** Objective **
Copy out word for word the stretch of the data below, from its first line through the line containing "var sketch = newSketch(context, id".

Stored data:
%%
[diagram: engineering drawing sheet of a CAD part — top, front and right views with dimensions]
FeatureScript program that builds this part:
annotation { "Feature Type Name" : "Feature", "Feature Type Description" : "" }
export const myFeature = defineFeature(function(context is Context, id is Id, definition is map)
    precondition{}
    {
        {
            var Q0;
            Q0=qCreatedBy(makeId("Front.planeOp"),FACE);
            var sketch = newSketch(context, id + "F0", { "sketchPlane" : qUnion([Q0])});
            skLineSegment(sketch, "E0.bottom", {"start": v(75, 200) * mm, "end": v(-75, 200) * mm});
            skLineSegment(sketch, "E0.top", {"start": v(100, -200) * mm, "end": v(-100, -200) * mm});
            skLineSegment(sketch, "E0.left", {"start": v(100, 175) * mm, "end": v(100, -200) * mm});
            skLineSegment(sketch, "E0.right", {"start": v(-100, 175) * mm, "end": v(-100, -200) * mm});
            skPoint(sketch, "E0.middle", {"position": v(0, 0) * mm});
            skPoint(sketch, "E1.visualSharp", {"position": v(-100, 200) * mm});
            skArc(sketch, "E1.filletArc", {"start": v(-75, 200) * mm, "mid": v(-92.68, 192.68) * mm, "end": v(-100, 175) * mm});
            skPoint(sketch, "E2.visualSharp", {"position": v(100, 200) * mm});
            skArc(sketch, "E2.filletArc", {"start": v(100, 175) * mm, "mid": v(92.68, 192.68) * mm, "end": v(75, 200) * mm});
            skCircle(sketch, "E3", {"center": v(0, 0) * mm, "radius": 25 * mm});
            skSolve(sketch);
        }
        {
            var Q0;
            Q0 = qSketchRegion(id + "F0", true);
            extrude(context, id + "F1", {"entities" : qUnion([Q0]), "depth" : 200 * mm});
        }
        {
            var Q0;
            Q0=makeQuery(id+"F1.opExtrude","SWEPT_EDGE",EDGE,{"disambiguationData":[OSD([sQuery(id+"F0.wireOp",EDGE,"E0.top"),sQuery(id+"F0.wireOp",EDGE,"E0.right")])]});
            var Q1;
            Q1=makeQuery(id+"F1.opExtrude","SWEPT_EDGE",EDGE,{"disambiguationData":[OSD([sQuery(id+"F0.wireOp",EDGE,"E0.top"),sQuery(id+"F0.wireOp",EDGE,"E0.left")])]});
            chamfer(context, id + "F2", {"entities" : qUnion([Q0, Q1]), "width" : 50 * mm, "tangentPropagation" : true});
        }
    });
%%
** The result **
[diagram: engineering drawing sheet of a CAD part — top, front and right views with dimensions]
FeatureScript program that builds this part:
annotation { "Feature Type Name" : "Feature", "Feature Type Description" : "" }
export const myFeature = defineFeature(function(context is Context, id is Id, definition is map)
    precondition{}
    {
        {
            var Q0;
            Q0=qCreatedBy(makeId("Front.planeOp"),FACE);
            var sketch = newSketch(context, id + "F0", { "sketchPlane" : qUnion([Q0])});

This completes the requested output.